Every line with the word "Londen" in it should be extracted from the data that follows.

Excerpts from a dataset
┌──
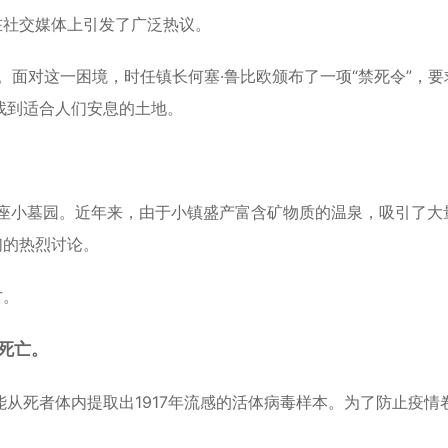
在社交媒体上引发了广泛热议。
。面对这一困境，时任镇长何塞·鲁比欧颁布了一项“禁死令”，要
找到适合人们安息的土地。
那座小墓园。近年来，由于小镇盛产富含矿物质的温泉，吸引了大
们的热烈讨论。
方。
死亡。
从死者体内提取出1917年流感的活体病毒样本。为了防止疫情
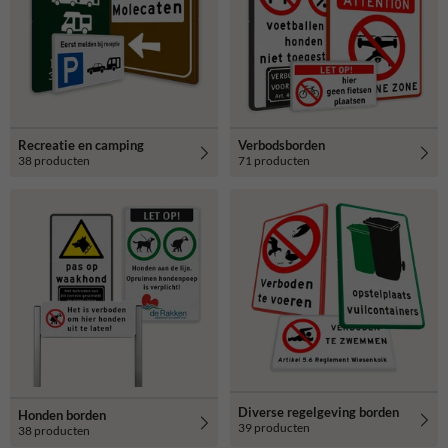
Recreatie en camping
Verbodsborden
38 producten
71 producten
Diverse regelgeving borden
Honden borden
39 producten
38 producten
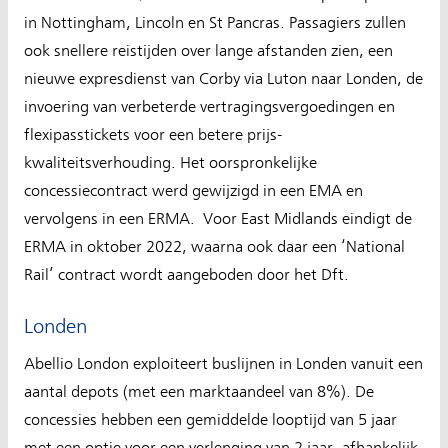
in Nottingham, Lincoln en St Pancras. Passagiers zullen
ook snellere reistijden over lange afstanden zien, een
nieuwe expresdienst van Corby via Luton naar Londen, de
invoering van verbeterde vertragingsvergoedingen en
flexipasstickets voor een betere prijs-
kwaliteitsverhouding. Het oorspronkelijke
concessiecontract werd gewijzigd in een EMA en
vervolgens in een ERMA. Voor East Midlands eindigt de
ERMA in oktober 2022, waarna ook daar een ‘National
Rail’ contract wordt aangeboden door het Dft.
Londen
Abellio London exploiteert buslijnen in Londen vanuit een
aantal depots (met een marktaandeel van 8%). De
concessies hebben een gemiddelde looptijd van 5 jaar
└──
## [Response]
nieuwe expresdienst van Corby via Luton naar Londen, de
Londen
Abellio London exploiteert buslijnen in Londen vanuit een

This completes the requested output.